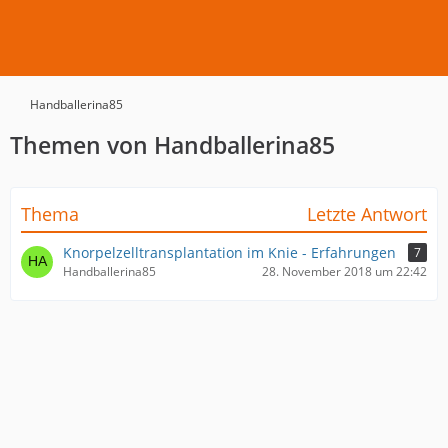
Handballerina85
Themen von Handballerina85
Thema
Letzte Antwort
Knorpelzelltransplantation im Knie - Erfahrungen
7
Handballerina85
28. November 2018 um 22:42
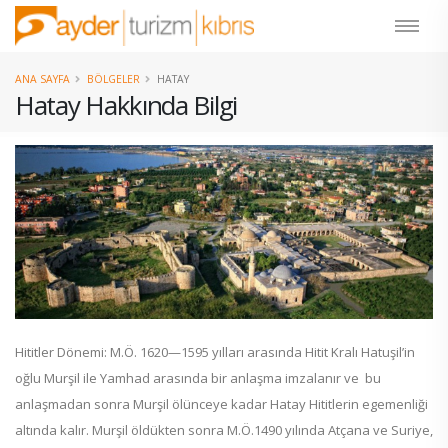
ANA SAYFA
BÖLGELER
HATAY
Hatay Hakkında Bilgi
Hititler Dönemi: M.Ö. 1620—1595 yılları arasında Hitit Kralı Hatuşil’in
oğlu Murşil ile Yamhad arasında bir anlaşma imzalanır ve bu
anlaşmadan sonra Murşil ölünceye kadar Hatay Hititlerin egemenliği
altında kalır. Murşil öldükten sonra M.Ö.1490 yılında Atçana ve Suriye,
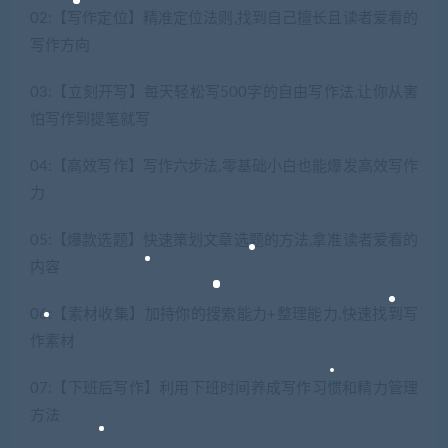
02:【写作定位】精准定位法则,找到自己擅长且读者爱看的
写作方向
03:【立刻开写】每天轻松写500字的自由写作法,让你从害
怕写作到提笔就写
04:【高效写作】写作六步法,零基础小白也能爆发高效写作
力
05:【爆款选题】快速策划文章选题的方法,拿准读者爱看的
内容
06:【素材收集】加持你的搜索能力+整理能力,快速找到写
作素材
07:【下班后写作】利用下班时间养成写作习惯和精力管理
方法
########################################
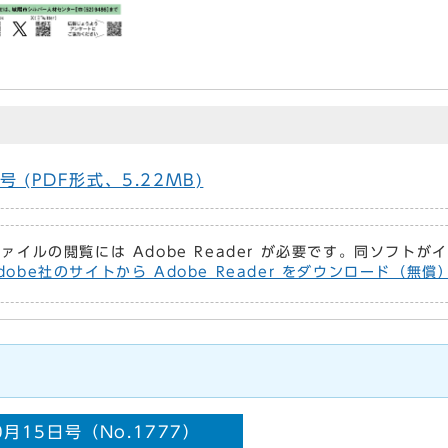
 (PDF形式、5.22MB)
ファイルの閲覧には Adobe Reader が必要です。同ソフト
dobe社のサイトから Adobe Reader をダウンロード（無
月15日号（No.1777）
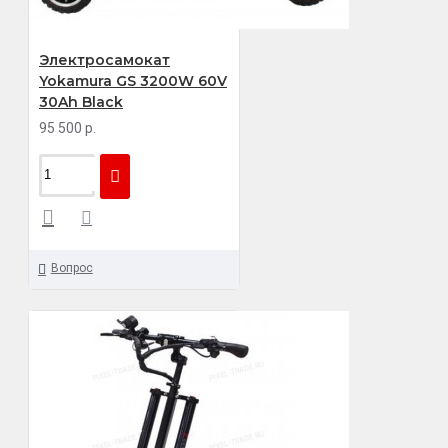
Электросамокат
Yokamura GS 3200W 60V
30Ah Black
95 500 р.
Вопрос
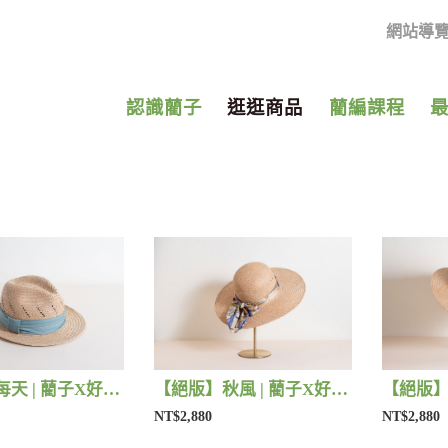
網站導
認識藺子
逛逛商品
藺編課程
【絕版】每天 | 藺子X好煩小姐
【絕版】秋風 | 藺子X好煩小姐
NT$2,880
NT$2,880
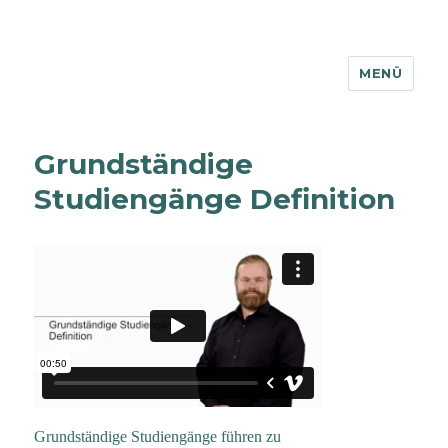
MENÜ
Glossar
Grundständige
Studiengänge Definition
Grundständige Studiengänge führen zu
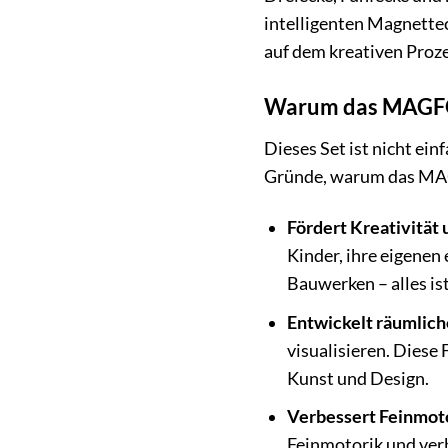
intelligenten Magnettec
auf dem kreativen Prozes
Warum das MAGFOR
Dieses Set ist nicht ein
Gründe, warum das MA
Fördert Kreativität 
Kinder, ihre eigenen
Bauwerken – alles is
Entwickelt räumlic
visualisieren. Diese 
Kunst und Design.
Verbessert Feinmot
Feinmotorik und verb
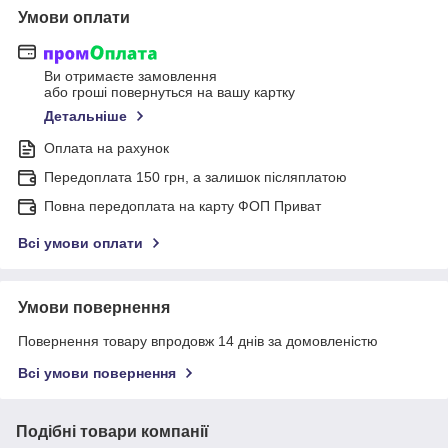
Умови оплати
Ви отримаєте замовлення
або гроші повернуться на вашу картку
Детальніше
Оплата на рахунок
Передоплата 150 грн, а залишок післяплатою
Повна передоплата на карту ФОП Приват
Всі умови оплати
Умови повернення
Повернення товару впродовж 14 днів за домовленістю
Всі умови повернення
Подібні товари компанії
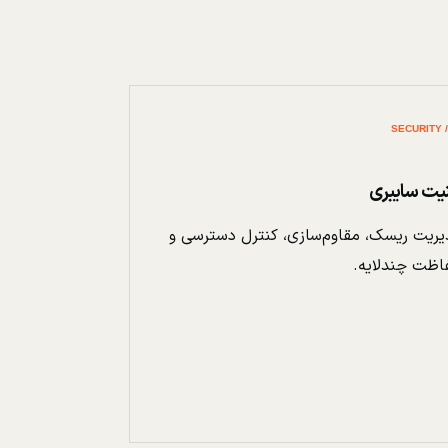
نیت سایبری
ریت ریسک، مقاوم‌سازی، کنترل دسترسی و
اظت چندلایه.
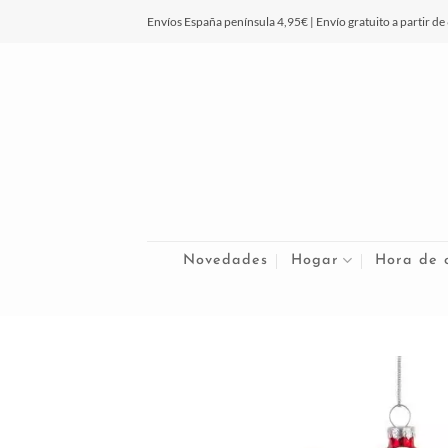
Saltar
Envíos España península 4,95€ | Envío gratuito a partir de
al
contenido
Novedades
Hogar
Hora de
########################################
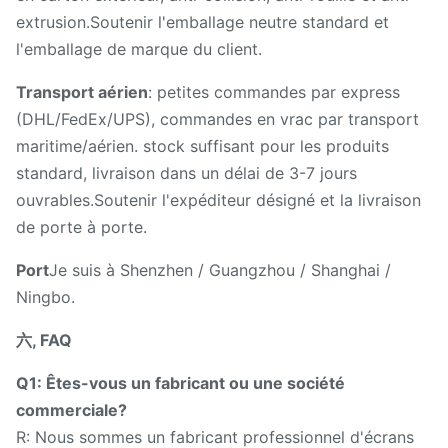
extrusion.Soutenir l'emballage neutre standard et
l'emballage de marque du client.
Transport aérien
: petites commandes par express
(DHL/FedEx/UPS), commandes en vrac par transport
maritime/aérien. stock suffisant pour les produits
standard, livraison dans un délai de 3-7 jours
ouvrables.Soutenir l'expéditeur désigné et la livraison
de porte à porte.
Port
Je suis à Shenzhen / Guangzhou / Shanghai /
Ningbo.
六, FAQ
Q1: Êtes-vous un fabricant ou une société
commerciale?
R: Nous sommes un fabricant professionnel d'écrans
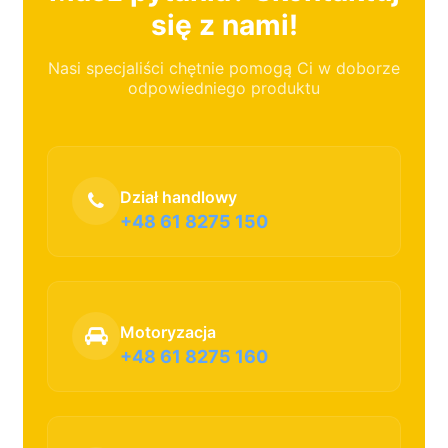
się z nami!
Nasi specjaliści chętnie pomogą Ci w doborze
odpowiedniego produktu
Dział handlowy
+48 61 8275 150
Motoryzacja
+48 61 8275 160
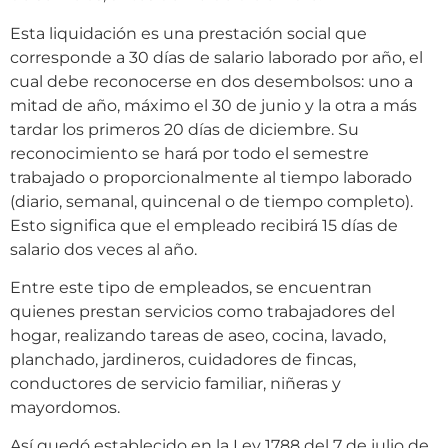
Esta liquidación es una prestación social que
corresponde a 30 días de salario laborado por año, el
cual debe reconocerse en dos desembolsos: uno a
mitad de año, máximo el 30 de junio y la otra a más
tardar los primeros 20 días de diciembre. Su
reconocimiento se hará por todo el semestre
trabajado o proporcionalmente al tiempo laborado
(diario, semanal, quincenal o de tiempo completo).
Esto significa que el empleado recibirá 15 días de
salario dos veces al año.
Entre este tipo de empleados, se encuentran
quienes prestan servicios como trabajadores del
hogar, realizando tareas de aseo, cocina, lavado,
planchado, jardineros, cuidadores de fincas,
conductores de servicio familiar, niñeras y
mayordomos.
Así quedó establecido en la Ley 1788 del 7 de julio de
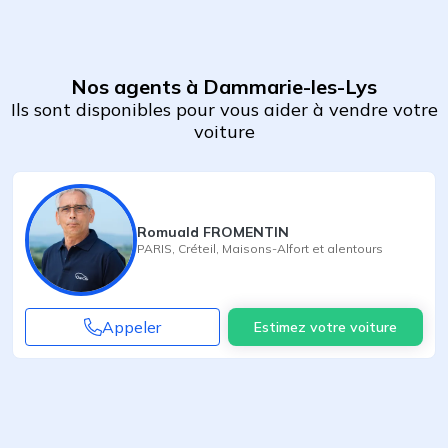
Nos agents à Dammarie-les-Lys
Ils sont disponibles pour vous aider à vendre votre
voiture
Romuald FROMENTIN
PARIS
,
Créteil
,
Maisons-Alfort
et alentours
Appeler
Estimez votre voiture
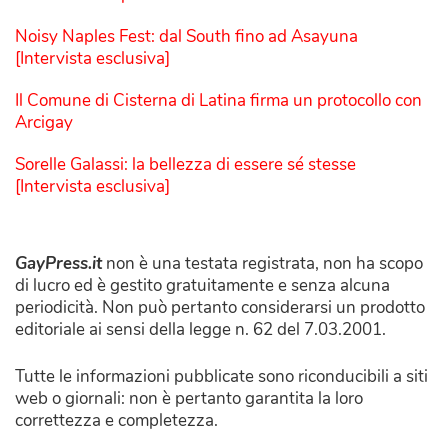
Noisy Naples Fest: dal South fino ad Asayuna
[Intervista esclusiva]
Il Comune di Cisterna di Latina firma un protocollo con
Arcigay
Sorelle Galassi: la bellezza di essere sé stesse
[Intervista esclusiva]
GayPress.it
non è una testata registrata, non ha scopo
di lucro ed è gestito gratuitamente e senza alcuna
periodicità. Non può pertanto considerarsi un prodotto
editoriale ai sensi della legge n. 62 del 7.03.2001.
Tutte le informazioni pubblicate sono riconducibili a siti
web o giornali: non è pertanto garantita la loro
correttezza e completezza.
########################################
Job: Rewrite the lines between the one holding "Nos agents à Dammarie-les-Lys" and the one holding "correttezza e completezza.", inclusive, with "voiture" replaced by "automobile" and nothing else changed. Give only those lines and leave out the pictures.

Exercise answer:
Nos agents à Dammarie-les-Lys
Ils sont disponibles pour vous aider à vendre votre
automobile
Romuald FROMENTIN
PARIS
,
Créteil
,
Maisons-Alfort
et alentours
Appeler
Estimez votre automobile
Noisy Naples Fest: dal South fino ad Asayuna
[Intervista esclusiva]
Il Comune di Cisterna di Latina firma un protocollo con
Arcigay
Sorelle Galassi: la bellezza di essere sé stesse
[Intervista esclusiva]
GayPress.it
non è una testata registrata, non ha scopo
di lucro ed è gestito gratuitamente e senza alcuna
periodicità. Non può pertanto considerarsi un prodotto
editoriale ai sensi della legge n. 62 del 7.03.2001.
Tutte le informazioni pubblicate sono riconducibili a siti
web o giornali: non è pertanto garantita la loro
correttezza e completezza.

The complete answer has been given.